Interpretation
Each row of the table shows the fit and error statistics for a node. The
best nodes are in order from least error to greatest error. The worst nodes are
in order from greatest error to least error.
When you use a test data set, Minitab calculates separate statistics for
the training and test data. You can compare the statistics to examine the
relative performance of the tree on the training data and on new data. The test
statistics are usually a better measure of how the tree performs for new data.
- Fit
- The fit is the mean response value of the cases in the node. The fit
is the predicted value for new data that fall in the same node. Terminal nodes
with fits that are different from the other terminal nodes can be of special
interest because the fitted values for cases in those terminal nodes will be
different.
- Count
- The count is the number of cases in the node. If the analysis
includes weights, then the count is the weighted count. Terminal nodes with
many cases can be of special interest because these nodes typically represent
more common cases.
- StDev
- The standard deviation is the standard deviation of the response
values in the node. Terminal nodes with smaller standard deviations can be of
special interest because the predictions from these nodes are more precise than
for terminal nodes with larger standard deviations.
- MSE
- The mean square error (MSE) measures the accuracy of the node.

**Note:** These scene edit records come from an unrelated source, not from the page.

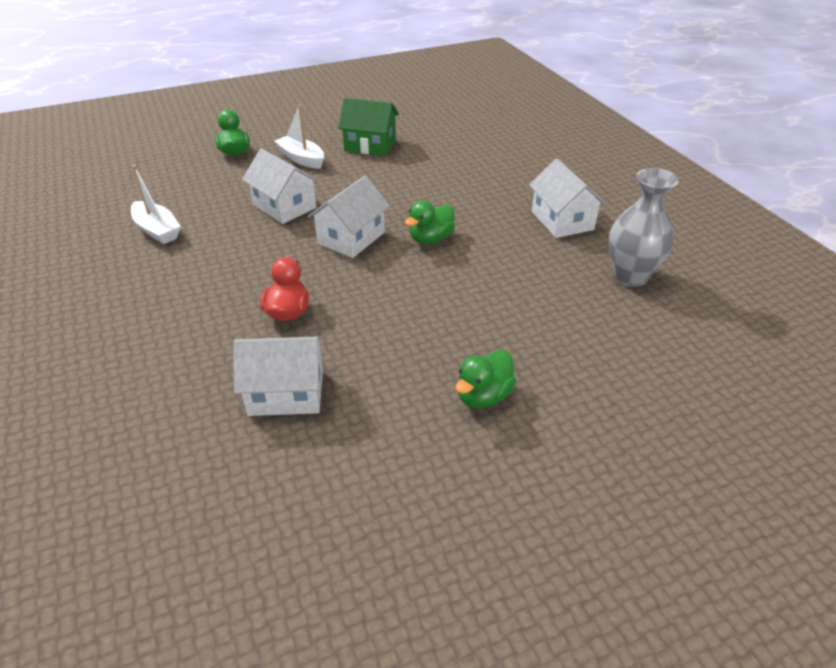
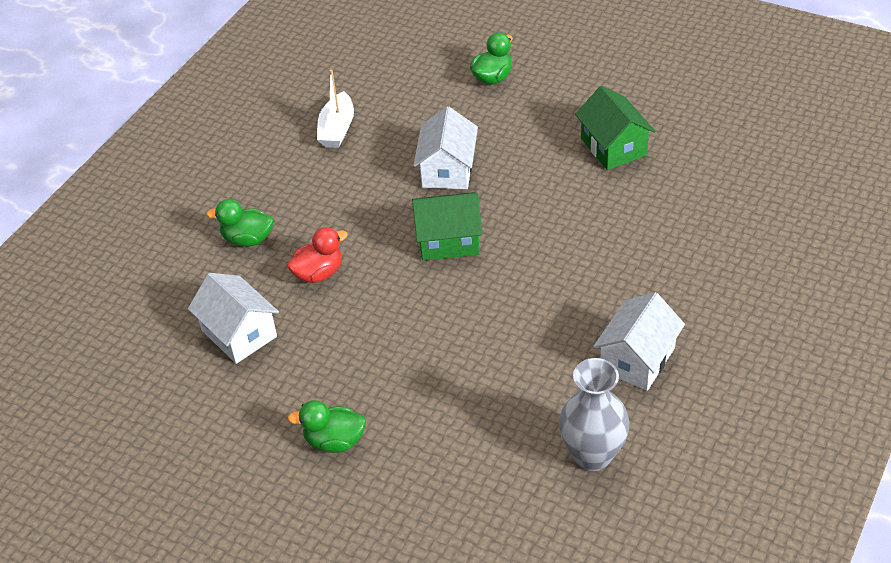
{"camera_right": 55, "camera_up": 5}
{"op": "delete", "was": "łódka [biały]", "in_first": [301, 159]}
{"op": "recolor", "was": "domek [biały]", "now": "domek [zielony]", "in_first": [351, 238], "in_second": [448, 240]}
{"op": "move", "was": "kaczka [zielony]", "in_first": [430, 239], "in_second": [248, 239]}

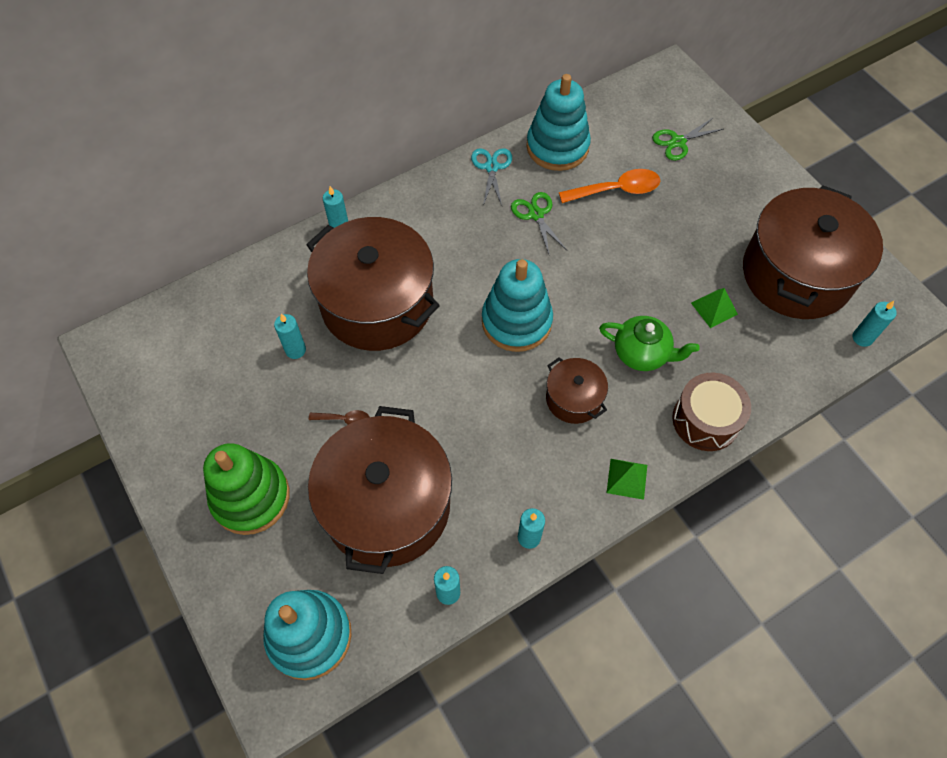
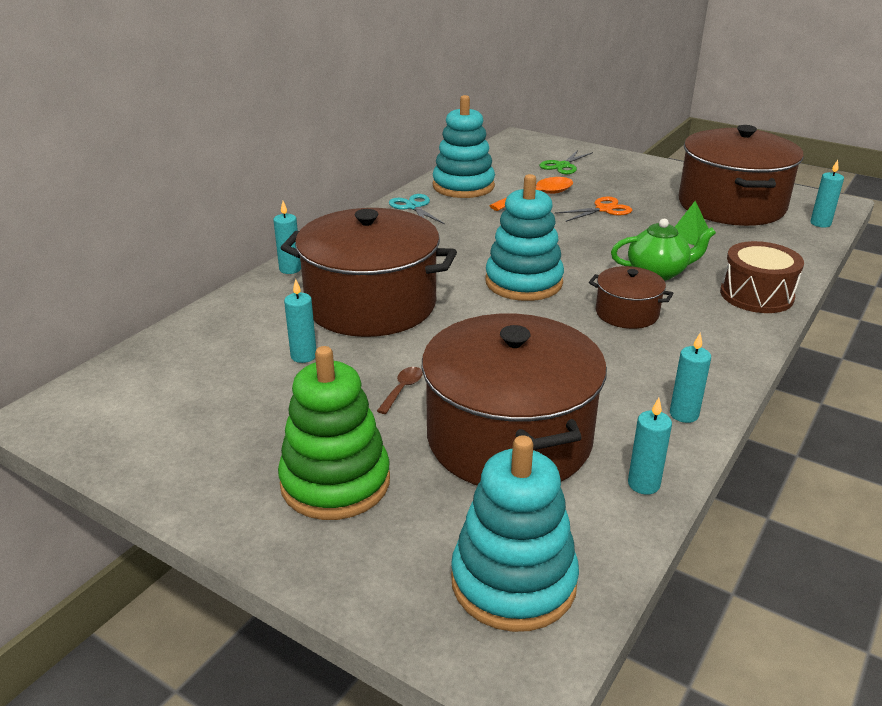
{"camera_right": -25, "camera_up": -30}
{"op": "delete", "was": "nożyczki [zielony]", "in_first": [536, 214]}
{"op": "rotate", "was": "łyżka [brązowy]", "in_first": [344, 419], "in_second": [402, 389], "clockwise": -45}
{"op": "delete", "was": "piramida [zielony]", "in_first": [627, 478]}
{"op": "insert", "now": "nożyczki [pomarańczowy]", "in_second": [604, 209]}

Outliers have a greater effect on MSE than on MAD and MAPE.
- MAD
-
The mean absolute deviation (MAD) expresses accuracy in the same
units as the data, which helps conceptualize the amount of error. Outliers have
less of an effect on MAD than on MSE.
- MAPE
- The mean absolute percent error (MAPE) expresses accuracy as a
percentage of the error. Because the MAPE is a percentage, it can be easier to
understand than the other accuracy measure statistics. For example, if the MAPE
is 5, on average, the fit is off by 5%. Outliers have less of an effect on MAPE
than on MSE.
-
However, sometimes you may see a very large value of MAPE even
though the node appears to fit the data well. Examine the fitted vs actual
response value plot to see if any data values are close to 0. Because MAPE
divides the absolute error by the actual data, values close to 0 can greatly
inflate the MAPE.